What does zero-copy actually copy zero of?

Zero refers to user-space copies. The kernel still reads from disk and writes to NIC, but it never copies the bytes into a process buffer and back out. DMA hardware moves them directly between page cache and the device.

Why does read() + write() do four copies?

Disk → kernel page cache (DMA), page cache → user buffer (CPU), user buffer → kernel socket buffer (CPU), socket buffer → NIC (DMA). The two CPU copies are pure overhead when the user never inspects the bytes.

Is sendfile() always faster than read()/write()?

For files larger than the L3 cache, yes — typically 2× throughput. For tiny files (under a few KB) the syscall overhead dominates and the gap shrinks. If you need to transform bytes (gzip, encrypt, template) you have to read them into user space anyway.

What's the difference between sendfile and splice?

sendfile is restricted to file → socket. splice works between any two descriptors as long as one end is a pipe — it moves pages by reference inside the kernel, so you can chain pipe-mediated splices for things like proxying.

Does TLS break zero-copy?

Plain sendfile, yes — the kernel can't encrypt for you. Linux's kTLS pushes encryption into the kernel so sendfile keeps working with HTTPS. Without kTLS you fall back to read + encrypt + write, four copies again.

Zero-Copy I/O — How sendfile, splice & io_uring Skip User Space

How zero-copy works

The textbook way to send a file over a socket is two syscalls: read(file_fd, buf, n) followed by write(socket_fd, buf, n). It looks innocent. Underneath, the kernel does four data movements and four context switches per chunk:

Disk → page cache (DMA). The disk controller drops bytes straight into kernel memory.
Page cache → user buffer (CPU copy). read() returns to user space; the CPU memcpy's every byte.
User buffer → socket buffer (CPU copy). write() traps back into the kernel and the CPU memcpy's it again.
Socket buffer → NIC (DMA). The network card drops bytes onto the wire.

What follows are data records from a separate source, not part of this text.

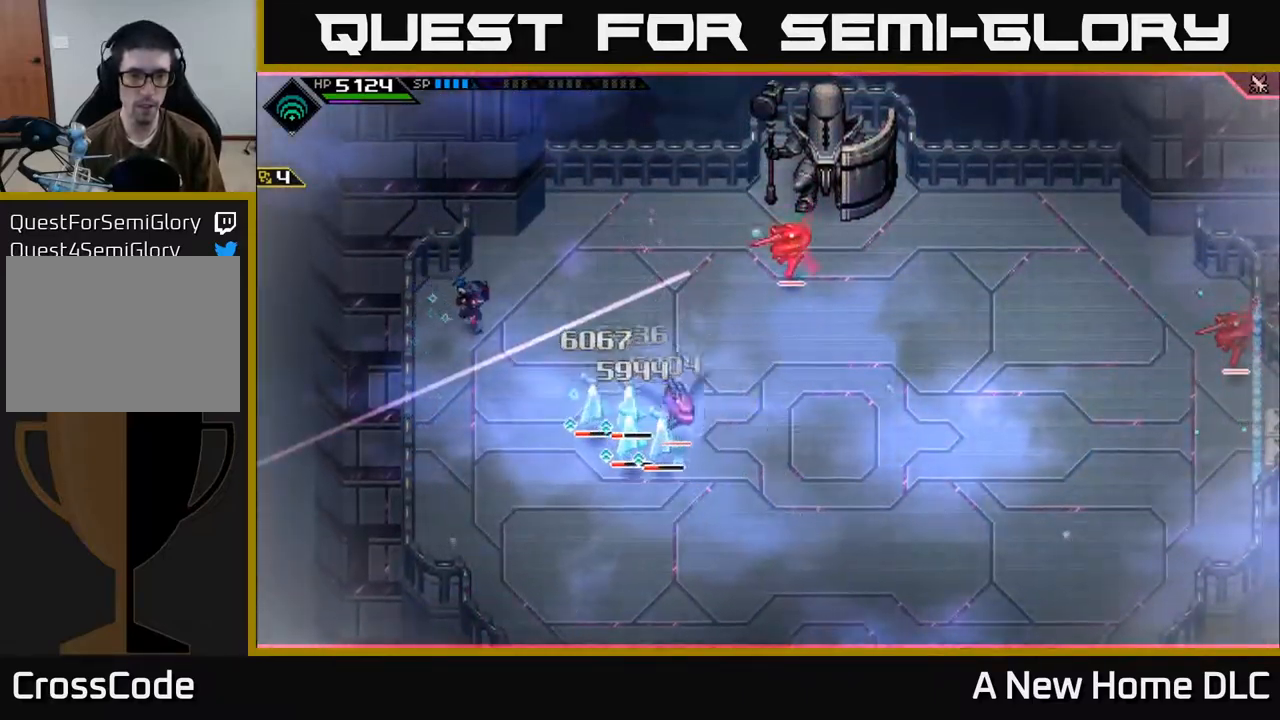
{"buttons": [], "left_stick": "right", "right_stick": "center", "events": [[167, "R2", "down"], [184, "X", "down"], [267, "R2", "up"], [267, "X", "up"], [417, "left_stick", "right"]]}
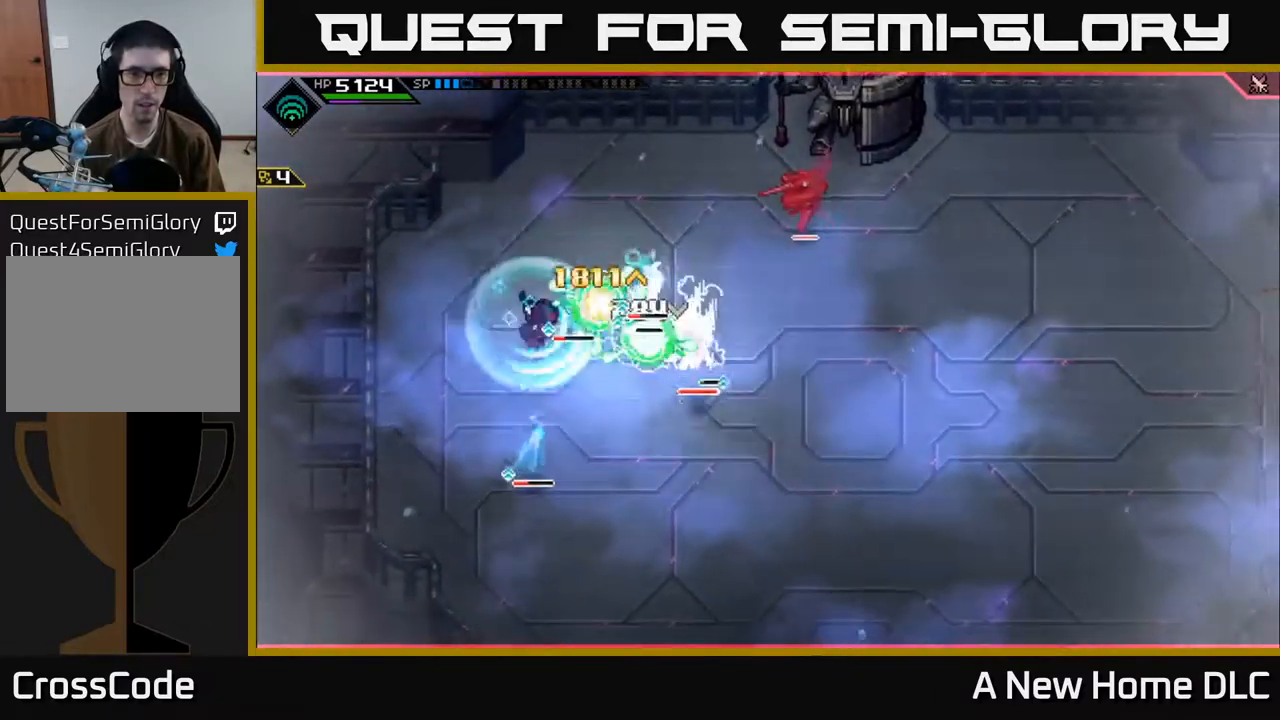
{"buttons": ["L1"], "left_stick": "down-left", "right_stick": "center", "events": [[134, "left_stick", "center"], [284, "left_stick", "down"], [417, "L1", "down"], [450, "left_stick", "down-left"]]}
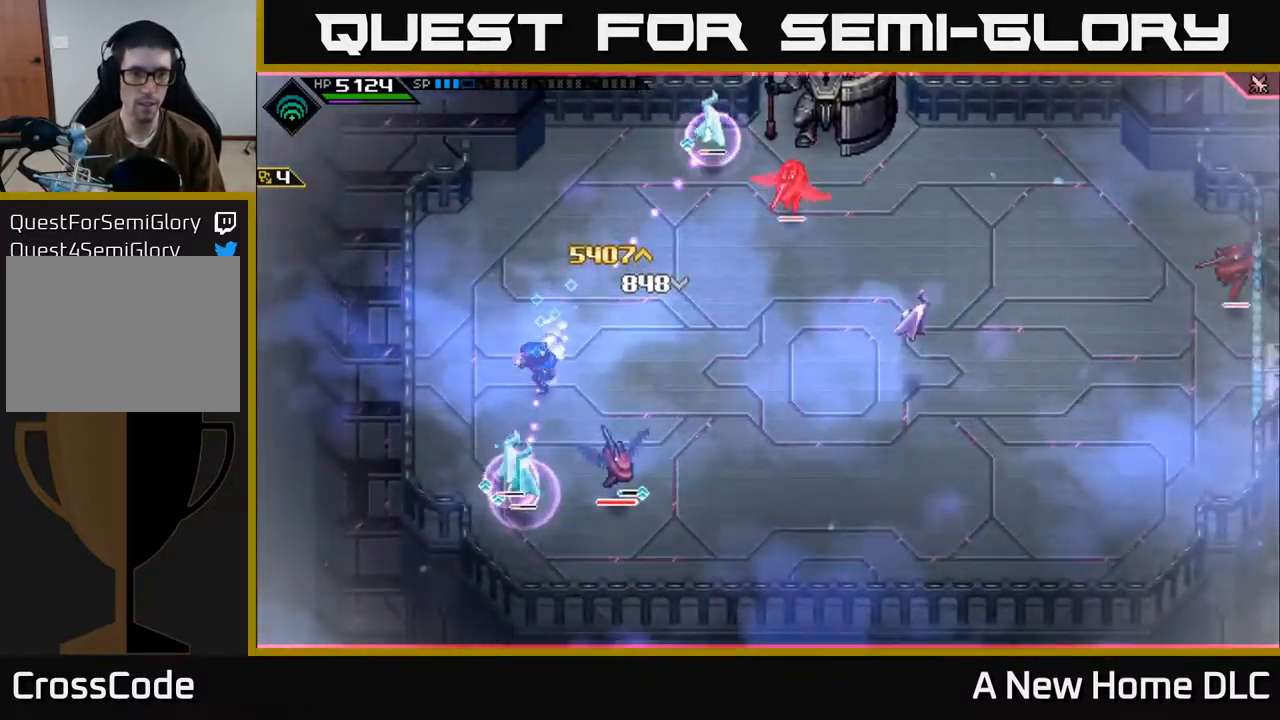
{"buttons": ["X"], "left_stick": "down", "right_stick": "center", "events": [[17, "L1", "up"], [84, "left_stick", "down"], [117, "L1", "down"], [167, "X", "down"], [217, "L1", "up"], [250, "X", "up"], [334, "X", "down"], [400, "X", "up"], [467, "X", "down"]]}
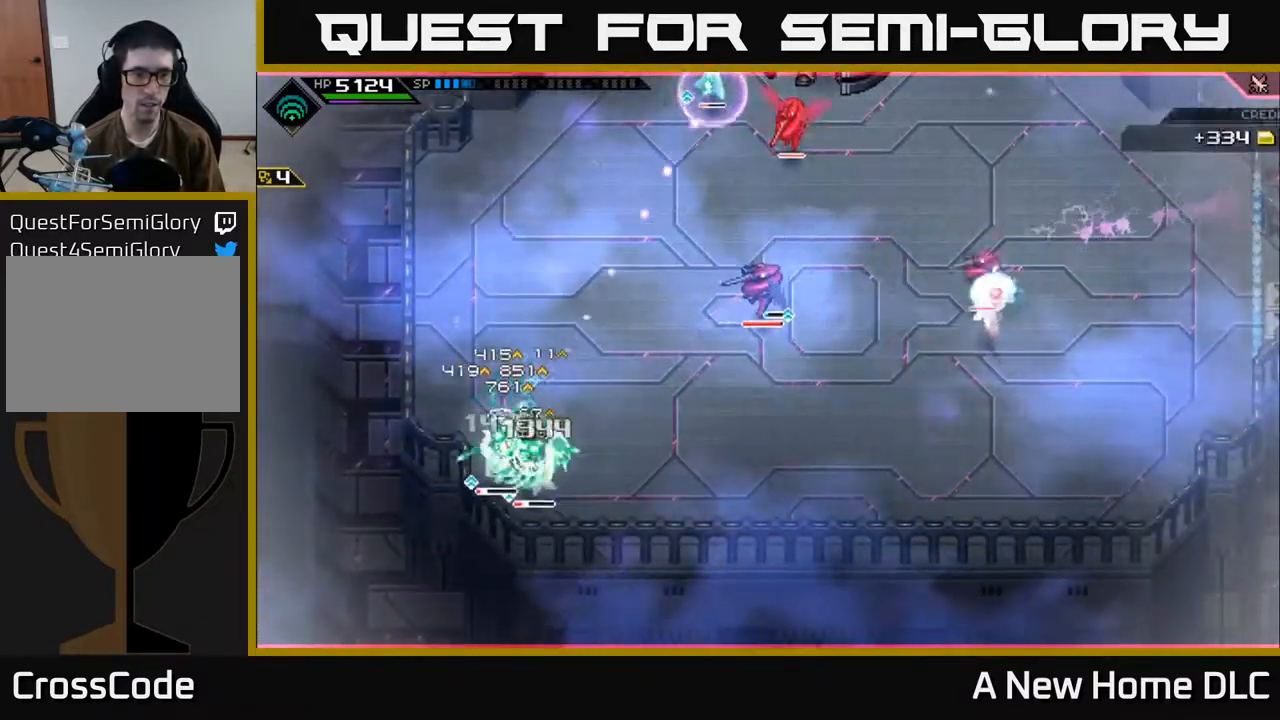
{"buttons": ["X", "L1"], "left_stick": "down-right", "right_stick": "center", "events": [[50, "X", "up"], [117, "X", "down"], [200, "X", "up"], [267, "X", "down"], [367, "X", "up"], [434, "X", "down"], [500, "L1", "down"], [500, "left_stick", "down-right"]]}
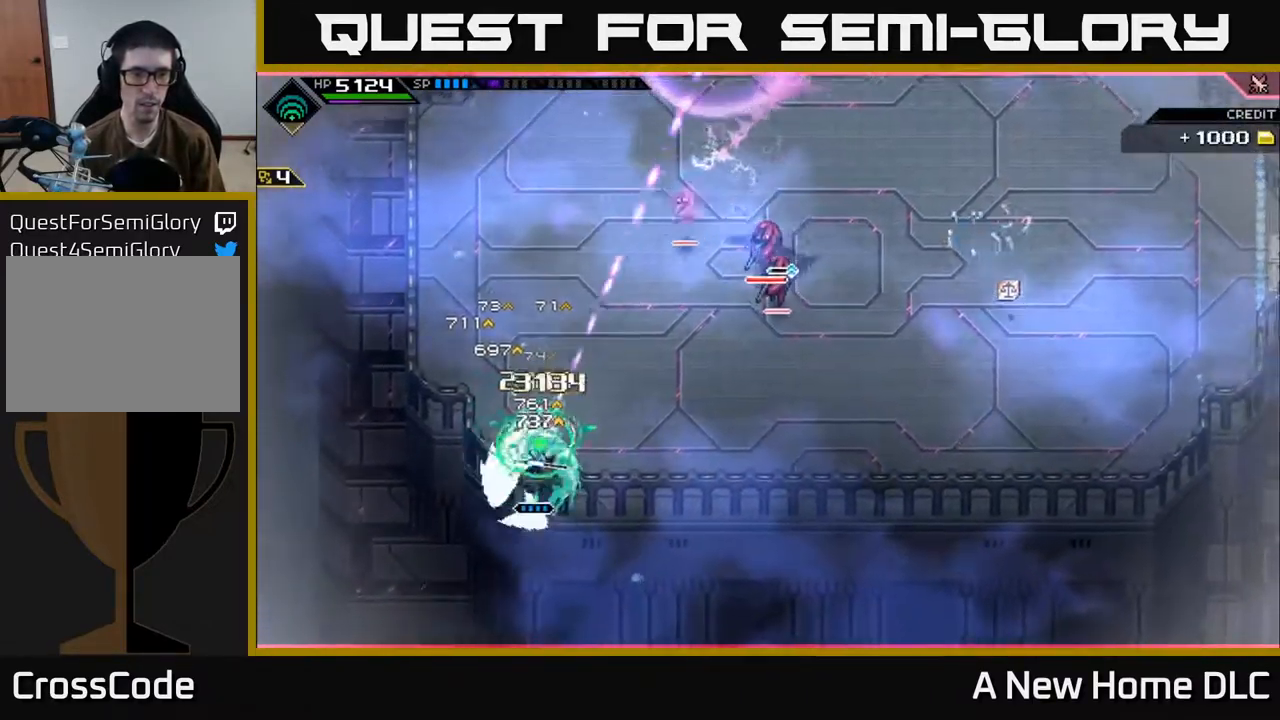
{"buttons": [], "left_stick": "right", "right_stick": "center", "events": [[17, "X", "up"], [134, "L1", "up"], [200, "L1", "down"], [217, "left_stick", "right"], [300, "L1", "up"]]}
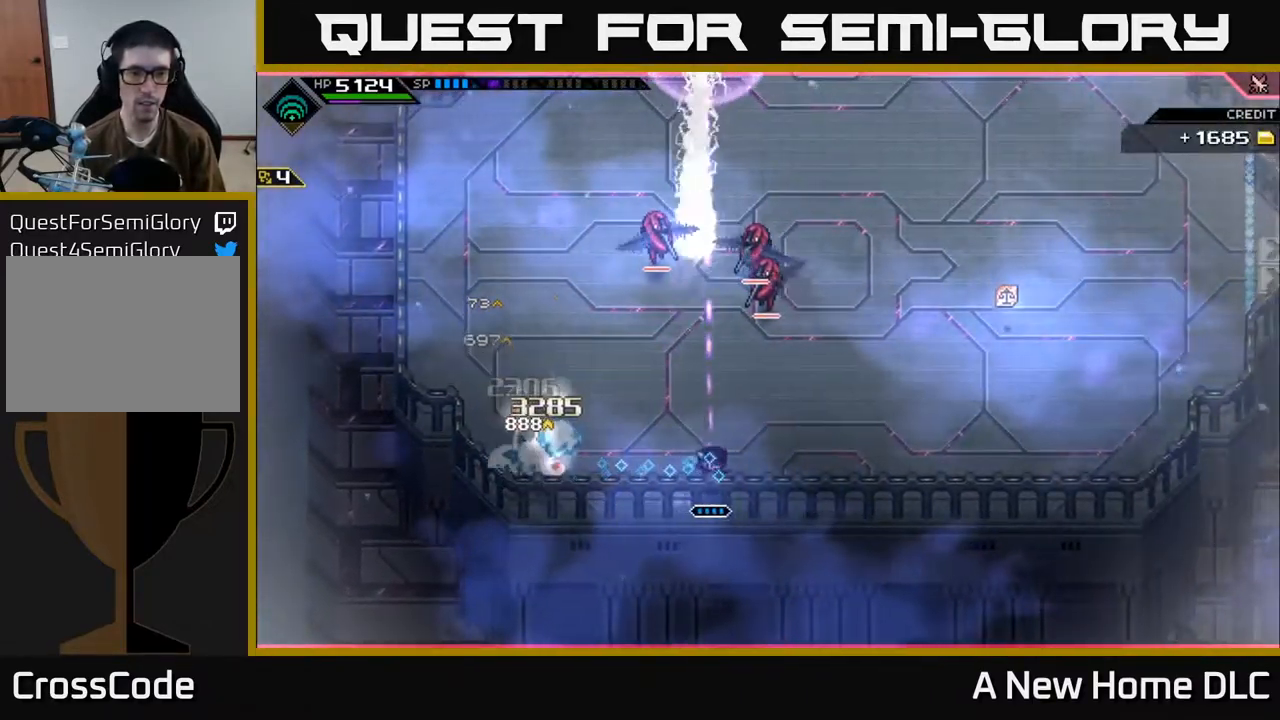
{"buttons": [], "left_stick": "up-right", "right_stick": "center", "events": [[234, "L1", "down"], [350, "L1", "up"], [467, "left_stick", "up-right"]]}
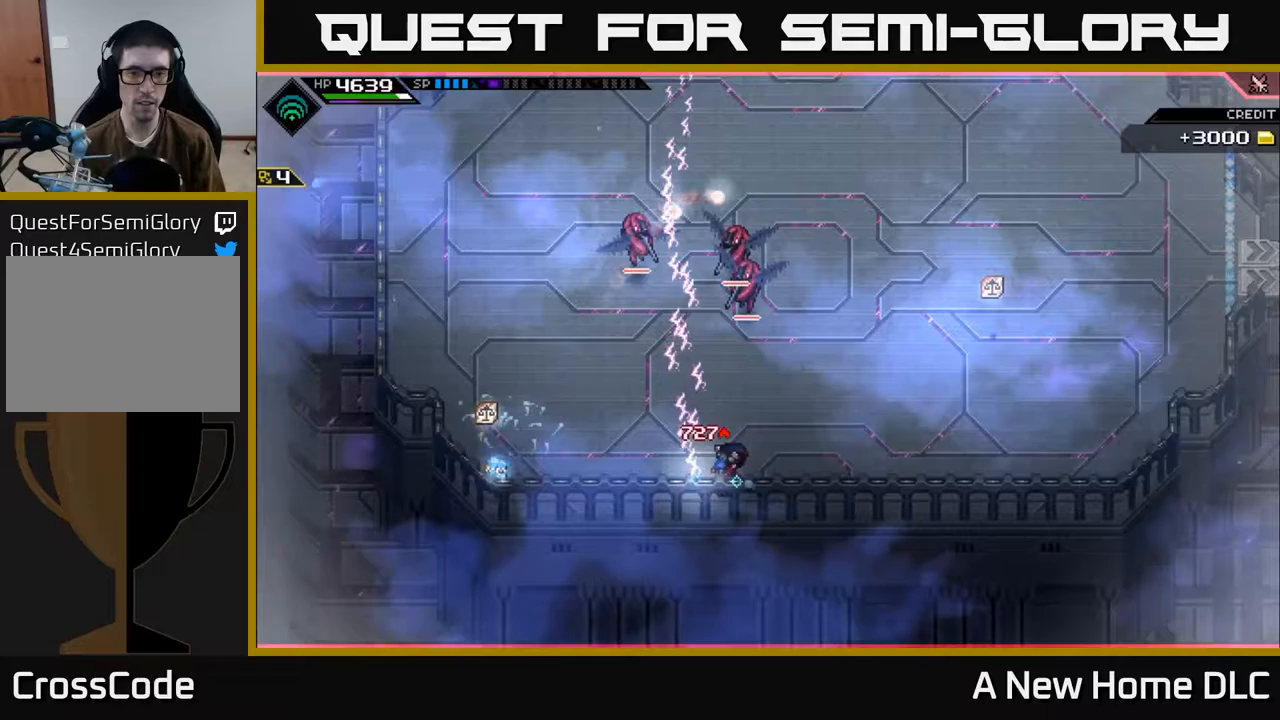
{"buttons": [], "left_stick": "up-right", "right_stick": "center", "events": [[50, "L1", "down"], [183, "L1", "up"]]}
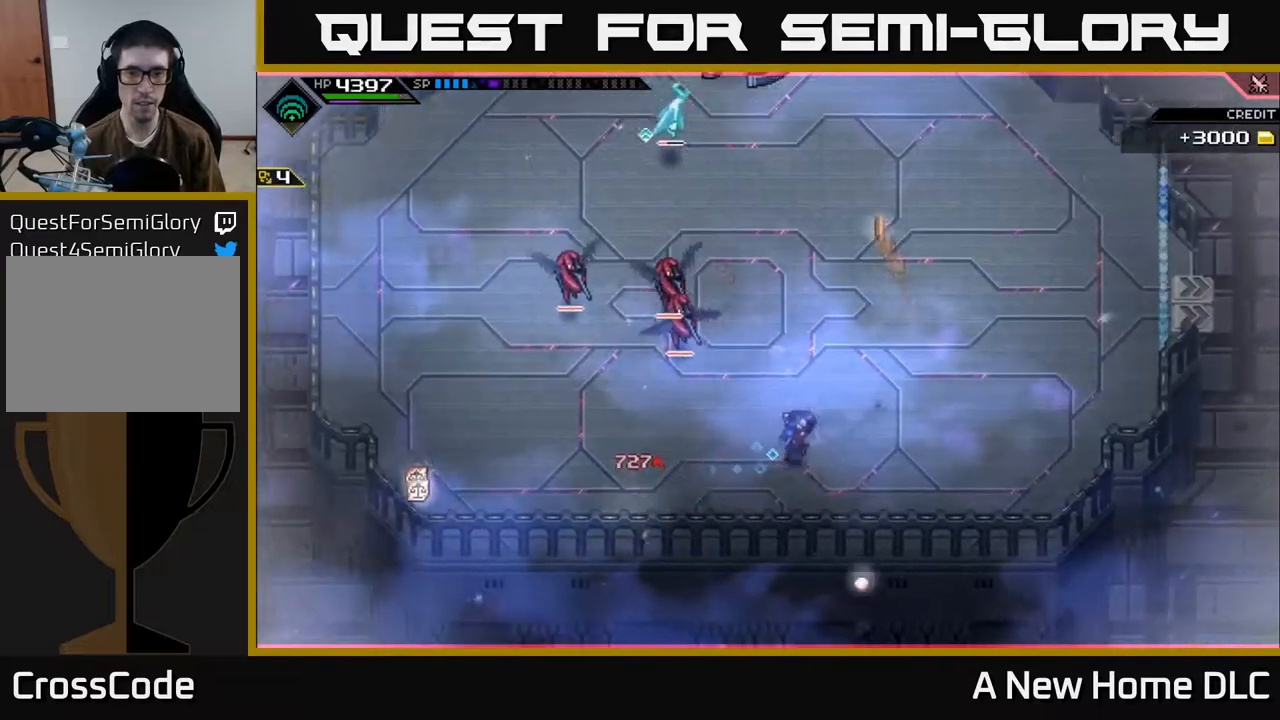
{"buttons": ["X"], "left_stick": "up-left", "right_stick": "center", "events": [[133, "left_stick", "up"], [400, "left_stick", "up-left"], [500, "X", "down"]]}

The two CPU copies are pure tax. The user-space process never reads the bytes — it just hands them off. Zero-copy syscalls let the kernel skip those copies by passing page references instead of page contents. sendfile(out_fd, in_fd, off, n) tells the kernel: "the file you already have in cache, ship it directly to that socket." With kTLS or kernel-side checksum, it does exactly that: page cache → NIC, no user-space round-trip.

The gain is biggest when the file is already hot in the page cache and the link is fast. On a 10 GbE NIC serving 1 MB static files, read/write tops out around 600 MB/s with one CPU pegged; sendfile sustains 1.1 GB/s with the same core 40% idle.

When to use zero-copy

Static file servers, CDNs, video streaming — bytes flow from disk to socket untouched.
Proxies that forward bytes verbatim — splice + pipe between sockets.
High-rate logging where the producer just dumps records — vmsplice or io_uring with registered buffers.
Anywhere the user-space process never inspects, rewrites, or compresses the payload.

You cannot use plain zero-copy when you need to transform bytes — gzip, image resize, template substitution, application-layer encryption. Linux kTLS is the workaround for HTTPS specifically; everything else still pays the round-trip.

Zero-copy variants compared

	Copies	Syscalls	Restrictions	Best for
read + write	4 (2 CPU)	2 per chunk	None	Tiny files, transform pipelines
sendfile	2 (DMA only)	1 per chunk	in_fd must be a regular file; out_fd was socket-only pre-2.6.33	Static HTTP, file → socket
splice	0 in kernel (page refs)	1–2 per chunk	One end must be a pipe	Socket → socket proxy via pipe
vmsplice	0 (gifts user pages)	1	User pages must stay alive	Logging, batch ingest
MSG_ZEROCOPY (send)	0 CPU on send	1 + ack via errqueue	Async completion; user buffer pinned until kernel signals release	Large unidirectional sends
io_uring (with registered buffers)	0 CPU	0 (sqe ring)	Linux 5.1+; kernel polling for full no-syscall path	Database engines, async servers

sendfile is the simplest win and is what nginx defaults to. splice generalizes the idea — pages move by reference inside the kernel — at the cost of needing a pipe in the middle. MSG_ZEROCOPY is the right choice when the source is already a user-space buffer (e.g. a memory-resident dataset). io_uring wraps all of these in a unified async interface; on Linux 6.x it can do hundreds of thousands of file→socket sends per second per core.

Python: sendfile

import os, socket

def serve_file(conn: socket.socket, path: str):
    with open(path, "rb") as f:
        size = os.fstat(f.fileno()).st_size
        offset = 0
        while offset < size:
            sent = os.sendfile(conn.fileno(), f.fileno(), offset, size - offset)
            if sent == 0:
                break  # EOF or socket closed
            offset += sent

Python exposes os.sendfile directly. The socket.sendfile method also wraps it, falling back to read/send on platforms without kernel sendfile (Windows pre-IOCP). On Linux, an HTTP file server using this loop will saturate a 1 Gb link at roughly 5% CPU compared to 25–30% with the naive read/write equivalent.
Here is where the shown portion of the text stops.